A few things we discussed with the team:

• There seems to be no way around making life slightly harder for _some_ users (Openshift users, or vanilla k8s users, or k8s PSP users).
• Upgrading ECK should not break existing clusters. Binding the fsGroup change to stack version 8.0.0 seems to be a reasonable way to alleviate this concern.
• If feels more natural to change the value of an operator-level setting in a configMap rather than changing the operator binary args in the StatefulSet spec.
• We could add a note in the quickstart docs, right after installing ECK, about how the setting needs to be changed for some users (Openshift and k8s with PSP enabled). So far we have optimized ECK for a smooth quickstart experience on vanilla k8s clusters with no particular security enforcement.
• We could decide to _force_ users to make an explicit choice for that setting (set-default-fsgroup=true|false).

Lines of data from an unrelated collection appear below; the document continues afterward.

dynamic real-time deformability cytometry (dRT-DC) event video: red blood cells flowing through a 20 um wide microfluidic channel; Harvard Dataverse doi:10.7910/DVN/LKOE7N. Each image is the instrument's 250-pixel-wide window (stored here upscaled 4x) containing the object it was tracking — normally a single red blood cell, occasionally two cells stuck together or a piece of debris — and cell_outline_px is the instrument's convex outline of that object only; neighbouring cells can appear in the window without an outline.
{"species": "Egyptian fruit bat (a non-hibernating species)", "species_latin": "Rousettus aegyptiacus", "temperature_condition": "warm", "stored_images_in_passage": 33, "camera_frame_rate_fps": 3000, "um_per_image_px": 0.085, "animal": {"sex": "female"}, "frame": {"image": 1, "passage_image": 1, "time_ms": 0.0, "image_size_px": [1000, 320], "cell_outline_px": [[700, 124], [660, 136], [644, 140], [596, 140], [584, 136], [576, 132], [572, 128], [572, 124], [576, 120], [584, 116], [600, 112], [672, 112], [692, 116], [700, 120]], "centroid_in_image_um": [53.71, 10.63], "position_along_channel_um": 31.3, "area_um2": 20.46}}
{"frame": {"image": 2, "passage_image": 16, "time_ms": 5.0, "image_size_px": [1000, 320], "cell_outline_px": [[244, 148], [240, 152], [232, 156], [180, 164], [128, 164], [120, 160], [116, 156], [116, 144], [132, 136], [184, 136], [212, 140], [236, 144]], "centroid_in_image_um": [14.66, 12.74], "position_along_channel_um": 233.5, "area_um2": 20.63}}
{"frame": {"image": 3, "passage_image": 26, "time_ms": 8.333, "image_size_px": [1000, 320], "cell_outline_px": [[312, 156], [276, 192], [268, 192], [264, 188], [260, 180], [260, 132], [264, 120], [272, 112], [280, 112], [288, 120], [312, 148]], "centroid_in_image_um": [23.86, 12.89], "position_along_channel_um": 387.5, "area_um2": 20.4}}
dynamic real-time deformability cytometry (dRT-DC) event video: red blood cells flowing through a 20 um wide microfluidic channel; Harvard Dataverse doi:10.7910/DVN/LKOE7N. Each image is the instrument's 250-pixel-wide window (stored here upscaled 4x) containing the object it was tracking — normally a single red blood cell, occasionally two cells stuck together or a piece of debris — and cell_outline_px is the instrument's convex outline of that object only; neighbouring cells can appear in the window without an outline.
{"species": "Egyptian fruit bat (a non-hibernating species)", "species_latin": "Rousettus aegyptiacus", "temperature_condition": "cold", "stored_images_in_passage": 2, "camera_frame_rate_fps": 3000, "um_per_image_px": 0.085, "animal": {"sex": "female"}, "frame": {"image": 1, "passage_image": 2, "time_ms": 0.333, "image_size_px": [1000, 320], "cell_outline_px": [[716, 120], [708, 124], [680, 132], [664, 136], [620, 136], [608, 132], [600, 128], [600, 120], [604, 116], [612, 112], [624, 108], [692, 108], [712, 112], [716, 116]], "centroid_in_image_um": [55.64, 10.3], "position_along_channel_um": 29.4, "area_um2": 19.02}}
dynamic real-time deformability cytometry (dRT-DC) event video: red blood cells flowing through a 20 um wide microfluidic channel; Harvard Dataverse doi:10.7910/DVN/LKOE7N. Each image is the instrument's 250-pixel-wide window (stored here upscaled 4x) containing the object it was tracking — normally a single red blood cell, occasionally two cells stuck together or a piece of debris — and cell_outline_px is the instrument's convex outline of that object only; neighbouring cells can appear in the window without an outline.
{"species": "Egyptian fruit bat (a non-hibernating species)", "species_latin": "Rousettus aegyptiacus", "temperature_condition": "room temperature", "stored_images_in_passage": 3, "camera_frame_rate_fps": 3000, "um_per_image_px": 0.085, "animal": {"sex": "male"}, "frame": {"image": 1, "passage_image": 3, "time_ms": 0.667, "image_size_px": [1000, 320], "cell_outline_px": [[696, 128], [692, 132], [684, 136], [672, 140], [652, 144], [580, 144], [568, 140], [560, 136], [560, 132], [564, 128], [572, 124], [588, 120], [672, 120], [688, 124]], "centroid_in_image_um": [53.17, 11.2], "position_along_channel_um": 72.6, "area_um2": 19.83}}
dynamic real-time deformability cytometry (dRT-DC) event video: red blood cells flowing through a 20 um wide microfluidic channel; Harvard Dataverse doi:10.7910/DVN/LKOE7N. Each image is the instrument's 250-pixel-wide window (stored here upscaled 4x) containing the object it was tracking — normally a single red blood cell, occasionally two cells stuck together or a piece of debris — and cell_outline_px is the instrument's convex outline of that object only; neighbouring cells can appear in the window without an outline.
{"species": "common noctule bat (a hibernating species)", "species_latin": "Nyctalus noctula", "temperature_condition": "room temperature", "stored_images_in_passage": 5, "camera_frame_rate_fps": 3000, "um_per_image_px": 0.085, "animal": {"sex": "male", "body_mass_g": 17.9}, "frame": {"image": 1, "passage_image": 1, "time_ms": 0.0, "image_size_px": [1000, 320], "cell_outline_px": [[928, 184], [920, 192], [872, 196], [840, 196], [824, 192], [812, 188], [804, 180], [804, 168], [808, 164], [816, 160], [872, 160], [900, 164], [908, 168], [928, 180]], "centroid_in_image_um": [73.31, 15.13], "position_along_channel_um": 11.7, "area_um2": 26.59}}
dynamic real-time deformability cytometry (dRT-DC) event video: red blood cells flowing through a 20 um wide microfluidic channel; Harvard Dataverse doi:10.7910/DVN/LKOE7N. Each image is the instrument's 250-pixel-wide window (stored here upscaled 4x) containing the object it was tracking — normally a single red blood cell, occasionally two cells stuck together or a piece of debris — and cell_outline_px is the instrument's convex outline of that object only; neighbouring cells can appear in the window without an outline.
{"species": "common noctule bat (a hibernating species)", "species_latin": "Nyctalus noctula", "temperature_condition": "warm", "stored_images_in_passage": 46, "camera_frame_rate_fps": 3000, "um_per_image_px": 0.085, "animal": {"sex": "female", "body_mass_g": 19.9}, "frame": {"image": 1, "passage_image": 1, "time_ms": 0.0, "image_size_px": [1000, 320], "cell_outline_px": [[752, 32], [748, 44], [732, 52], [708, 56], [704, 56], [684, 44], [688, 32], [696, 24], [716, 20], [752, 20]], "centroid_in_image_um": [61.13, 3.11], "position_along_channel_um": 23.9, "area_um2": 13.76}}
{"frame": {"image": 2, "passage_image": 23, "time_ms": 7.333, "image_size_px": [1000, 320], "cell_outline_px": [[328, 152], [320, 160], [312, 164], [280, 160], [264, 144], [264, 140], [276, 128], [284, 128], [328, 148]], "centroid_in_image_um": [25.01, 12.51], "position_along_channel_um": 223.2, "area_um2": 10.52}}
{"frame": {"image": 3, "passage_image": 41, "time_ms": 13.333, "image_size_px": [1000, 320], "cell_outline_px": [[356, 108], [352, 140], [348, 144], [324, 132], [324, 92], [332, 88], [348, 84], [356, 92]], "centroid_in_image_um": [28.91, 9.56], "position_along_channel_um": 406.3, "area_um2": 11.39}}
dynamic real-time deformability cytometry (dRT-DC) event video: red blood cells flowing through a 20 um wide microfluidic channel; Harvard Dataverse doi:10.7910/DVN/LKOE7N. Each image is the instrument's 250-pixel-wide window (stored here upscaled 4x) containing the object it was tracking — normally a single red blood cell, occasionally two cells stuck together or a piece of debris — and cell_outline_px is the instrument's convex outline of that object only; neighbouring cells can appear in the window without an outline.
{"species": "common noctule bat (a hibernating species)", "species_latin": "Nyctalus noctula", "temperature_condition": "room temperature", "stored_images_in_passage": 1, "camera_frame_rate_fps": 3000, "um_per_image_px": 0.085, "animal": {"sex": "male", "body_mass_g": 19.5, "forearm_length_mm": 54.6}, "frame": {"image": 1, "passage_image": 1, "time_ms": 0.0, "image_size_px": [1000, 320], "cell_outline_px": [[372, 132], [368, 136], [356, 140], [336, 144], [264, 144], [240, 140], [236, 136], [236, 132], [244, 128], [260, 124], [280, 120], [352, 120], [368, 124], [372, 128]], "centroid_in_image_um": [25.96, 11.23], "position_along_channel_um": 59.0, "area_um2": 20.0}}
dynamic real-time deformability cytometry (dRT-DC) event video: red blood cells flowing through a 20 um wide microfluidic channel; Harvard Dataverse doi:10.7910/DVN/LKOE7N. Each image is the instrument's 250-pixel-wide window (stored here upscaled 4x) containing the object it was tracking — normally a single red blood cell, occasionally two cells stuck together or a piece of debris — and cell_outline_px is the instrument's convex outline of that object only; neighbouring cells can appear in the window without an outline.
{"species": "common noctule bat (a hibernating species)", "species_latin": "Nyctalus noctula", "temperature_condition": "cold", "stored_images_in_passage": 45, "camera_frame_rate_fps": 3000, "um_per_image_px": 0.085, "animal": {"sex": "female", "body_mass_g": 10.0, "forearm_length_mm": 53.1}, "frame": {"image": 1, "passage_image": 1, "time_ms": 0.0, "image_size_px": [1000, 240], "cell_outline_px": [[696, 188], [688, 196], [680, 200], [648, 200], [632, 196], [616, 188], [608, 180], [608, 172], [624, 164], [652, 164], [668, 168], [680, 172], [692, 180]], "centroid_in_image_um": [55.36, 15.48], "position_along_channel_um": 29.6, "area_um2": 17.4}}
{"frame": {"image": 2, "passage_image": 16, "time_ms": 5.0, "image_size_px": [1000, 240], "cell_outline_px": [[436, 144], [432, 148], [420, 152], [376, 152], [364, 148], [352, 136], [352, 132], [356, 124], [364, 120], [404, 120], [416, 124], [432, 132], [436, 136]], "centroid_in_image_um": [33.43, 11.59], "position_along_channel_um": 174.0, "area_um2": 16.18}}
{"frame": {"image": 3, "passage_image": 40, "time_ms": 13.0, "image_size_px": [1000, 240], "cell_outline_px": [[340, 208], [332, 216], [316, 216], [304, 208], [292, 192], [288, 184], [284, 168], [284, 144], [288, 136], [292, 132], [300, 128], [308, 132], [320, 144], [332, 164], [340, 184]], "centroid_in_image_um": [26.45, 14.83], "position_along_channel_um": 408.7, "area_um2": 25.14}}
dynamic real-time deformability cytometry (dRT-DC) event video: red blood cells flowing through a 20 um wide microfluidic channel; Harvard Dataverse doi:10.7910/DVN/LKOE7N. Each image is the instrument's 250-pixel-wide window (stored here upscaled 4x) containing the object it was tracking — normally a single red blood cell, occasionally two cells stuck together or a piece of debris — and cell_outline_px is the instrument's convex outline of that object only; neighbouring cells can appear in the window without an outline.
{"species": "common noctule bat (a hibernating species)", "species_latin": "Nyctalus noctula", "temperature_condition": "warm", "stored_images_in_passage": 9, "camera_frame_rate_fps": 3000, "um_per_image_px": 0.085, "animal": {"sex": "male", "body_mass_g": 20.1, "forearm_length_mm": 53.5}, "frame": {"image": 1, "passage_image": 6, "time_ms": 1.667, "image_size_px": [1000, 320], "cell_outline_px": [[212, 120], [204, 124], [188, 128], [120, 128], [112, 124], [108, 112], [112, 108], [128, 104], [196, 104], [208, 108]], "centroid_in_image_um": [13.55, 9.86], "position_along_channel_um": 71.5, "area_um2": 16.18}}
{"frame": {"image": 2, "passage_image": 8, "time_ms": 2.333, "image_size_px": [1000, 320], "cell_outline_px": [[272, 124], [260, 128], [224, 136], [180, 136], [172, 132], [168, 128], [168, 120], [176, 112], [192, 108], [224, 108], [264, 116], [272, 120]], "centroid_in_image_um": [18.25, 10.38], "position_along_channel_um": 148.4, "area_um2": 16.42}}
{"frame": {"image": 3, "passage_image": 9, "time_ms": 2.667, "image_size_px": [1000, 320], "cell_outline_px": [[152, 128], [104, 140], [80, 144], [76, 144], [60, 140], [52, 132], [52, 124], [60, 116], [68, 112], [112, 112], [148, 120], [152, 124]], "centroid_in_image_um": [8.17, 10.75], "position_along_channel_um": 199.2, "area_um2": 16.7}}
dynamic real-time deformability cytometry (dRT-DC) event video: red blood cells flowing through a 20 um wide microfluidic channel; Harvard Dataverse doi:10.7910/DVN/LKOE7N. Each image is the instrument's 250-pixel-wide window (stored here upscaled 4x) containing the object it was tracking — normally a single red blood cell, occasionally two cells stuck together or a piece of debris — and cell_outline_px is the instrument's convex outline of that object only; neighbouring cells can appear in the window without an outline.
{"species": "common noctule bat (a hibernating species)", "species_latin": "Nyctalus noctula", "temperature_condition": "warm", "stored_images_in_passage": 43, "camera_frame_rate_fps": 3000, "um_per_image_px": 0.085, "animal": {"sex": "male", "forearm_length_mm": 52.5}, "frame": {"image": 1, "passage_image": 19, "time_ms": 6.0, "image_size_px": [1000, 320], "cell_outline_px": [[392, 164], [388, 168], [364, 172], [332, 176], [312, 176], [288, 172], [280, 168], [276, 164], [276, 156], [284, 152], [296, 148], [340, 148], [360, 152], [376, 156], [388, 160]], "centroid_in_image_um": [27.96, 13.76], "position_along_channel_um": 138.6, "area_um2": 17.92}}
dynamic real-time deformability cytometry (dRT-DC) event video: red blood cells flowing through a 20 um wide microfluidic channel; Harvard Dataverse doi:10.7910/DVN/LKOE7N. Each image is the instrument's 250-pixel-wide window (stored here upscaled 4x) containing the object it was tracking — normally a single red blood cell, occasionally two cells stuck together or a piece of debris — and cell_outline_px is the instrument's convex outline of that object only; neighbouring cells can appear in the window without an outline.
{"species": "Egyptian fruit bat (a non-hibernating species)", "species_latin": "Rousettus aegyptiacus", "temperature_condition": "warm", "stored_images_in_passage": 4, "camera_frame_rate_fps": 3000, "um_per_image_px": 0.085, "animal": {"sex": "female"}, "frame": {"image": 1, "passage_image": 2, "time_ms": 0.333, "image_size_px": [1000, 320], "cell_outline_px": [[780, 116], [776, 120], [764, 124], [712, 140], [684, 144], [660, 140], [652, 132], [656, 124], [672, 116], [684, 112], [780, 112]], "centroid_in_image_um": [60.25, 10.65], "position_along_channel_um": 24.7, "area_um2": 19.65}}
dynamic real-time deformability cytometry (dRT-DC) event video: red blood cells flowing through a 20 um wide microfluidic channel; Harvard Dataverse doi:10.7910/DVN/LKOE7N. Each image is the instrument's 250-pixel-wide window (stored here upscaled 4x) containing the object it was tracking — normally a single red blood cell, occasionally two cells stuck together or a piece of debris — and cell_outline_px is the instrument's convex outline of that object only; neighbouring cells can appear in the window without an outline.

If not set, we would error-out in the reconciliation of Elasticsearch 8.0.0. The downside of this approach is that people need to care and understand this fsGroup thing when installing ECK for the first time (or upgrading). It moves us away from a very simple quickstart experience, which would be a big loss.
• We can try to surface any error coming from the fsGroup setting not being set to the right value. If an SCC/PSP enforces fsGroup to not be 1000, the Pod creation will fail, and an error will be reported in the StatefulSets events. Unfortunately that's not easy to discover, even from within the operator. Pod creation dry-run can help grab a better error message, but the feature is not available on all k8s environments. We could also try to detect, at ECK startup, if we're running on Openshift. If that's the case, and set-default-fsgroup=true, we can output an explicit warning.

What we agreed on with the team (basically summarizes the discussion above):

• operator-level --set-default-fsgroup=true|false flag (defaults: true, also in operator hub) - https://github.com/elastic/cloud-on-k8s/pull/3342
• only set the Elasticsearch fsGroup starting 8.0.0
• marked as breaking change, since it breaks expectations for Openshift users starting 8.0.0
• dedicated documentation page to explain how to disable this for Openshift & non-PSP users, linked from the quickstart
  as part of ECK 1.3 so we release way before 8.0.0 (new Openshift users will likely notice in the quickstart while deploying a new 7.x)
• emit warnings if we suspect the setting is wrongly set
• best-effort autodetect openshift at ECK startup
• double-check pod creation dry-run fails if available
• eventually a setting available in a configMap (not only a flag)

• [x] operator-level --set-default-fsgroup=true|false flag (defaults: true, also in operator hub) - #3342
• [x] only set the Elasticsearch fsGroup starting 8.0.0
• [x] marked as breaking change, since it breaks expectations for Openshift users starting 8.0.0
• [ ] dedicated documentation page to explain how to disable this for Openshift & non-PSP users, linked from the quickstart
  as part of ECK 1.3 so we release way before 8.0.0 (new Openshift users will likely notice in the quickstart while deploying a new 7.x)
  
  
  
  • [ ] emit warnings if we suspect the setting is wrongly set
  
  
  • [ ] best-effort autodetect openshift at ECK startup
  
  
  • [ ] double-check pod creation dry-run fails if available
  
  
  • [x] [eventually](https://github.com/elastic/cloud-on-k8s/issues/3401) a setting available in a configMap (not only a flag)
  
  

@sebgl just trying to figure out where we stand with this issue. I think I ticked all the right boxes.

@pebrc yes! Unassigning myself here since not really working on this at the moment.